Assuming your driver does not provide a EvtIoCanceledOnQueue Event Processing Callback for your top-edge Queue (a safe assumption), WDF will remove from the Queue and terminate any pending Requests that were issued on the handle. Thus, the vast majority of Requests that were in progress will be terminated automatically by WDF.
If you driver has a Request (and, it can only be one… the example uses Sequential Dispatching) in progress when the application calls CloseHandle, unless that Request is on a Queue when the Cleanup is received, that Request will remain in progress in your driver. Either your driver will complete it as part of its ordinary processing, or the Request will be canceled when the issuing thread exits. Either way, there’s no problem. And, whenever the last I/O operation is completed on the File Object, your driver’s EvtFileClose Event Processing Callback will be called, if you specified one.
So, that’s what happens in our first example.
In our second example, the application issued the same 100 reads, but instead of closing the handle it exited or was terminated.
In this case, Windows first undertakes I/O rundown processing for the indicated thread. Windows will issue a Cancel operation for each of the in-progress Requests. Thus, as described previously, assuming you have not specified an EvtIoCanceledOnQueue Event Processing Callback for your top-edge, WDF will remove from the Queue and terminate each Canceled Request.

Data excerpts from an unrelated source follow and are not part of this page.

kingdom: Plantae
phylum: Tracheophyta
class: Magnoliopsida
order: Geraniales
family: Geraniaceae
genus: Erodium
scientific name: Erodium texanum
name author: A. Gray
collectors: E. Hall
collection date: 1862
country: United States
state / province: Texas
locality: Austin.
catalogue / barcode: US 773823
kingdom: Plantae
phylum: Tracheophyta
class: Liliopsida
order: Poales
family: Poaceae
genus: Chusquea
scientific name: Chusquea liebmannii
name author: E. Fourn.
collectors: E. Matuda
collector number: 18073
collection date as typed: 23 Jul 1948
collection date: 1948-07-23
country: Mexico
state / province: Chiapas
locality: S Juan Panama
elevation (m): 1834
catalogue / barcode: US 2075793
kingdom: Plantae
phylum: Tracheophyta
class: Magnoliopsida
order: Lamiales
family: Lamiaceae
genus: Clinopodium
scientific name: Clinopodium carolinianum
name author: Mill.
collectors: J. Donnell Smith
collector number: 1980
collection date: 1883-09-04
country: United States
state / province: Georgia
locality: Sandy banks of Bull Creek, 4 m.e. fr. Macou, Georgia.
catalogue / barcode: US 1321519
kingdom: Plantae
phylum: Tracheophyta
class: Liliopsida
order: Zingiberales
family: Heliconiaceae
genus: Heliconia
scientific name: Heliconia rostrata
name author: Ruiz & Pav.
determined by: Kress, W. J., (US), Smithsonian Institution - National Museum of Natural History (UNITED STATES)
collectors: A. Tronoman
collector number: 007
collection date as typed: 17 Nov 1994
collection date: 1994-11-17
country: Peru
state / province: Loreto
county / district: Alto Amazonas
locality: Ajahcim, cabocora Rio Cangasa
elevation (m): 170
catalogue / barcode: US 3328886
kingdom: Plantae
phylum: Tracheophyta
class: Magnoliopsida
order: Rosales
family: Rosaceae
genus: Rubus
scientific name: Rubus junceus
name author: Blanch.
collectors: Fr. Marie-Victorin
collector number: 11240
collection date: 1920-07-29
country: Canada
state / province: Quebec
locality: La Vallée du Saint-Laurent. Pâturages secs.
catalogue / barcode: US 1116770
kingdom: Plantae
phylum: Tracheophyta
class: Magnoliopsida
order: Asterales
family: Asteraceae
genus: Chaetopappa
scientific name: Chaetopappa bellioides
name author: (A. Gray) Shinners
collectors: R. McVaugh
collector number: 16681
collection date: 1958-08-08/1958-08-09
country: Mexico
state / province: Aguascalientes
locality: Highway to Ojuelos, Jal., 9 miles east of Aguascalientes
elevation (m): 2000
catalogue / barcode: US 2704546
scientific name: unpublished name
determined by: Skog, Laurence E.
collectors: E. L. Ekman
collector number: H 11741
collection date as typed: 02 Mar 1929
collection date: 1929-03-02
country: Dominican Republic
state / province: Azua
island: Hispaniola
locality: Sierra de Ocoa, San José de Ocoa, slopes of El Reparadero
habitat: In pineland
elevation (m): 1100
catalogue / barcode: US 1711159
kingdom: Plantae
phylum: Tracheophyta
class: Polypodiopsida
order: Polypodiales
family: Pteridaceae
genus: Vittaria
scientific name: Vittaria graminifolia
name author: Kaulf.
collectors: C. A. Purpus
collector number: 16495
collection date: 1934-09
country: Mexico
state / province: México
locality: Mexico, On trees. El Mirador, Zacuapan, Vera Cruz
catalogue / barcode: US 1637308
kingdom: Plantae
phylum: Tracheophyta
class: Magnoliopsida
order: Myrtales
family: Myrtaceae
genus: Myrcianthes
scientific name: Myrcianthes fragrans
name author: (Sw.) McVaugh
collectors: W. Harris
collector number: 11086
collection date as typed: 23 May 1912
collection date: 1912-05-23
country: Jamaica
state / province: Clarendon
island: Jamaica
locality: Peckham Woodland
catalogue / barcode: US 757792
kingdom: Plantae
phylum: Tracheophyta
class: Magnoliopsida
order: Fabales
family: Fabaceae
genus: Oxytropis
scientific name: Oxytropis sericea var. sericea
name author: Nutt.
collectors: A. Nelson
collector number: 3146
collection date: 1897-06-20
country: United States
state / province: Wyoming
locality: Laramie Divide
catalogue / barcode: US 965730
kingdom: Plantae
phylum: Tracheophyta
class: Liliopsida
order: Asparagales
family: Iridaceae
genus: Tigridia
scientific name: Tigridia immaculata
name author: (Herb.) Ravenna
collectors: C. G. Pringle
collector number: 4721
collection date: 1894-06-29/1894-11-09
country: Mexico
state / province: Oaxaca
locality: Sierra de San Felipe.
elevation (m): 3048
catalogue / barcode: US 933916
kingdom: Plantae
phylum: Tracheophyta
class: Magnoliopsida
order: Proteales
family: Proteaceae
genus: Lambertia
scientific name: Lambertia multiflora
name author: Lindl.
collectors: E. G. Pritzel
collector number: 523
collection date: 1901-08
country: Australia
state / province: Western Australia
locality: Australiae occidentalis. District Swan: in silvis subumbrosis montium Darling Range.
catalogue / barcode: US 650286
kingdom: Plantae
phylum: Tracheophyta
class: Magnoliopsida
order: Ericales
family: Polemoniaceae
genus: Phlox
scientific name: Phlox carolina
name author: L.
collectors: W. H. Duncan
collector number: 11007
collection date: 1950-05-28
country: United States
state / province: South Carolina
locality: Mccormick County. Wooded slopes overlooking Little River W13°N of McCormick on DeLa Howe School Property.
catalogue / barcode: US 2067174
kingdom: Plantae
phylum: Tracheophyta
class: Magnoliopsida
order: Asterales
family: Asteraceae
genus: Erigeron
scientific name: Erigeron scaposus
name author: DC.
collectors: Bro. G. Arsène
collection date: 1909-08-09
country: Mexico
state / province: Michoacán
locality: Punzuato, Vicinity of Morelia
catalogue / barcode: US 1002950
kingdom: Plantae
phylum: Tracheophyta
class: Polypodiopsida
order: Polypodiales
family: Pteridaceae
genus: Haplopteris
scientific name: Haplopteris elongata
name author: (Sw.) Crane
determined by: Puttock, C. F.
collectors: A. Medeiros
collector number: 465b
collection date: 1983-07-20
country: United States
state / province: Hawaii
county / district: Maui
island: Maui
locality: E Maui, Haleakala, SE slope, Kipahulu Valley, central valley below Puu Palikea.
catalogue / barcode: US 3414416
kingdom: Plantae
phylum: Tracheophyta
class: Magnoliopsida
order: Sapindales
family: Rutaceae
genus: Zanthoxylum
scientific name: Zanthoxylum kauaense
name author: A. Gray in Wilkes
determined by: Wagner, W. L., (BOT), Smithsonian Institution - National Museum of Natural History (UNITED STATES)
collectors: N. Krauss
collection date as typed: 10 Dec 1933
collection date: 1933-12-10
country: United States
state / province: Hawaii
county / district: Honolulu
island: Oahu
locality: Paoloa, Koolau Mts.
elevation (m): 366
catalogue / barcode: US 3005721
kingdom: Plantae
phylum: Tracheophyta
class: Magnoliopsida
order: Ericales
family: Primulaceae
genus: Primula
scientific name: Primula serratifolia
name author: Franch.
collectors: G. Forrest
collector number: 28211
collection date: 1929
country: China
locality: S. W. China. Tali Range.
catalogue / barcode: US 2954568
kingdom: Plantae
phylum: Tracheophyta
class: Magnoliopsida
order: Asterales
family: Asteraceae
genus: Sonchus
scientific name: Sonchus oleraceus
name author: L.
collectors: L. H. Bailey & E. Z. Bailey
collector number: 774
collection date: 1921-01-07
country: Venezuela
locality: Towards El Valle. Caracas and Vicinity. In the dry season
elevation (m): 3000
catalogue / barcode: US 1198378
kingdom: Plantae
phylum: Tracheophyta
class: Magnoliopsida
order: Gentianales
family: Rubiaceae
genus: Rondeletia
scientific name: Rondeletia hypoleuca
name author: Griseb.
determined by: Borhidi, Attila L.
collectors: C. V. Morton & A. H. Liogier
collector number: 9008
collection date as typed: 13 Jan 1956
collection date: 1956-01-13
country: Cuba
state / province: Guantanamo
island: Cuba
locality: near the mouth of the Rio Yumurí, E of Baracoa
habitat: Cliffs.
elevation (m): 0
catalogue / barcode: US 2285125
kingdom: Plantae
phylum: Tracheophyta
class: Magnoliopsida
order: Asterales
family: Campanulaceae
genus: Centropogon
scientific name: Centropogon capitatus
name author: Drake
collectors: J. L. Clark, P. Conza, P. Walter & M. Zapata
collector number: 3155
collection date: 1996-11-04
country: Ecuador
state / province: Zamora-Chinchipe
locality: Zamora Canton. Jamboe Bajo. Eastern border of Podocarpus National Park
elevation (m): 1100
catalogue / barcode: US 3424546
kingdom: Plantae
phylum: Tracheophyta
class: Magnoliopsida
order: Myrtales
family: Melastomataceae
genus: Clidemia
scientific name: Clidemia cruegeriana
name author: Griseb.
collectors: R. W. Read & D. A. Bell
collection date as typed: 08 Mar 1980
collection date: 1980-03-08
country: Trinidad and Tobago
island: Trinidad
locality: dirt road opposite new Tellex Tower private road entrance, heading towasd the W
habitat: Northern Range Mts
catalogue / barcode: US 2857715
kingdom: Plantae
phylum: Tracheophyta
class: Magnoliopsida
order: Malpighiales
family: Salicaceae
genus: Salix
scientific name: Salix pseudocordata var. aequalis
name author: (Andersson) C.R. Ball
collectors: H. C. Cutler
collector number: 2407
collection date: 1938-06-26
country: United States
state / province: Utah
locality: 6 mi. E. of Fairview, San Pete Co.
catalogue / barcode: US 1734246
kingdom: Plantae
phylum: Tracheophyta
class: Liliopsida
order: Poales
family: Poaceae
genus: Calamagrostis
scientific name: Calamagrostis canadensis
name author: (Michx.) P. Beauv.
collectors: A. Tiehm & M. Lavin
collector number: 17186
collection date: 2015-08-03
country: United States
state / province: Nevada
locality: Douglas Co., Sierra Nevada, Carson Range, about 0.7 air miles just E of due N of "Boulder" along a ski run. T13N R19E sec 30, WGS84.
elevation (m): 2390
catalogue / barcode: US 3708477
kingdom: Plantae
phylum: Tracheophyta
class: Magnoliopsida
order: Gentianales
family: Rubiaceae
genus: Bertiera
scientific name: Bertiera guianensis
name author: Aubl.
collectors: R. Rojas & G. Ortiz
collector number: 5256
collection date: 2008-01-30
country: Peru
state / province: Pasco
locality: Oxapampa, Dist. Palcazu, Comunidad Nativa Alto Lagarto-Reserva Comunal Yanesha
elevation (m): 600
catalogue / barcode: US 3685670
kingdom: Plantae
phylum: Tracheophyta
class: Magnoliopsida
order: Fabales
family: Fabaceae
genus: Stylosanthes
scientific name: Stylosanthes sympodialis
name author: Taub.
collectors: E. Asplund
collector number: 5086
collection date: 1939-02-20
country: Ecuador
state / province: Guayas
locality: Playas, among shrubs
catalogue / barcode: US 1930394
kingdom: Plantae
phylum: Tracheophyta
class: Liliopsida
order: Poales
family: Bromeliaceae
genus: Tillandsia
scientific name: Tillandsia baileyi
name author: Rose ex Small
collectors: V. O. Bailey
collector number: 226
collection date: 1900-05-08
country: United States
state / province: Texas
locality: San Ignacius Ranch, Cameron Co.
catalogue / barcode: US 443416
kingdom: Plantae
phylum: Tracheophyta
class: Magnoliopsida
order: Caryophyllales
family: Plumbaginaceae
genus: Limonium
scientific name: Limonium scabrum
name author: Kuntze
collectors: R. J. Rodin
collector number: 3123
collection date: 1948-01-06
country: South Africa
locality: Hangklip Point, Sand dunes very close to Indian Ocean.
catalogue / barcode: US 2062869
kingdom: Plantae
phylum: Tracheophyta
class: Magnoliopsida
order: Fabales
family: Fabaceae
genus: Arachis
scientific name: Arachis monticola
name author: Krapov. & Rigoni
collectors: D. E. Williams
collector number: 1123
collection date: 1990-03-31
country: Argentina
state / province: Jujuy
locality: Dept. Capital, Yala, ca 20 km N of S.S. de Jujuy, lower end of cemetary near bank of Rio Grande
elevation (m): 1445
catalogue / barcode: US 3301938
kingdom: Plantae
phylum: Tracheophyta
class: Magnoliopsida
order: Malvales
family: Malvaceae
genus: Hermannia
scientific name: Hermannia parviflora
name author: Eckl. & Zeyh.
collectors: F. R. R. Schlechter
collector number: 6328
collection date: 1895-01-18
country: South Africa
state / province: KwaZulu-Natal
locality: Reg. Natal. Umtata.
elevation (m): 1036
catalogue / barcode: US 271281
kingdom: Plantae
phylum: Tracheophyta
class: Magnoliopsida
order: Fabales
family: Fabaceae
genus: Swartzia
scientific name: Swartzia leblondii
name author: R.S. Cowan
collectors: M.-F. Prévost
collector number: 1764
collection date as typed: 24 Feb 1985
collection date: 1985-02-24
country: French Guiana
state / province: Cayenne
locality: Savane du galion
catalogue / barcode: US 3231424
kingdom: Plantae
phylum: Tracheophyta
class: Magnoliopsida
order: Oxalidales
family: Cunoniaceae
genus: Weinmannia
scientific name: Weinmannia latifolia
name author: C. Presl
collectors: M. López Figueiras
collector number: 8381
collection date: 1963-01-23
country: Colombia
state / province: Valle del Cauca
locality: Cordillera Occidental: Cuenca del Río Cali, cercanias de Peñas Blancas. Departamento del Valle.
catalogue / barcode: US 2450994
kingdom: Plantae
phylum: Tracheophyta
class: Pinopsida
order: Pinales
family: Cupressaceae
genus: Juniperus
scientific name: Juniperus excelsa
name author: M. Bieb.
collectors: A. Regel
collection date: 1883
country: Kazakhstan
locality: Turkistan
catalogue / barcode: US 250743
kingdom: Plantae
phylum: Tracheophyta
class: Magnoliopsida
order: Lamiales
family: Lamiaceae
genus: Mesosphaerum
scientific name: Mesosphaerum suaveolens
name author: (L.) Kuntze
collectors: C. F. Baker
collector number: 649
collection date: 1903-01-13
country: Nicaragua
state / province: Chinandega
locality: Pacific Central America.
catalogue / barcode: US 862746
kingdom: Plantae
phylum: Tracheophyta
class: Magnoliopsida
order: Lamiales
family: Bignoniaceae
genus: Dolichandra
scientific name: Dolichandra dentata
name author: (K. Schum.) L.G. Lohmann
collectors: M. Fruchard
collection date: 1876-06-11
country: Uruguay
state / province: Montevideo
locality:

If your driver is holding a Request in progress, and the Request is not guaranteed to complete quickly, you will have specified a per-request EvtRequestCancel Event Processing Callback by calling WdfRequestMarkCancelable. Within that callback, your driver will complete the Request with STATUS_CANCELLED.
Of course, if your driver is holding a Request in progress, and the Request is absolutely guaranteed to complete quickly, your driver need do nothing more.
Thus, at the end of Cancel handling or very shortly thereafter, there will be no more I/O Requests in progress from the application to your driver.
When all the pending Requests have been completed, Windows will issue a Cleanup (and WDF will call your driver’s EvtFileCleanup Event Processing Callback if one has been specified) and then a Close (and WDF will call your driver’s EvtFIleClose Event Processing Callback if one has been specified). Unless your driver needs to tear-down some per-process specific state, it won’t have specified a Cleanup Callback. And unless your driver needs to tear-down per-handle specific state, it won’t have provided a Close Callback.
Now You Know
Now you know the meaning of Cleanup, Close, and Cancel in Windows. You know how WDF helps you handle these operations. And you know, at least in general terms, what your driver needs to do to handle each of them.
Hopefully you’ll never again be confused by these three similar sounding operations!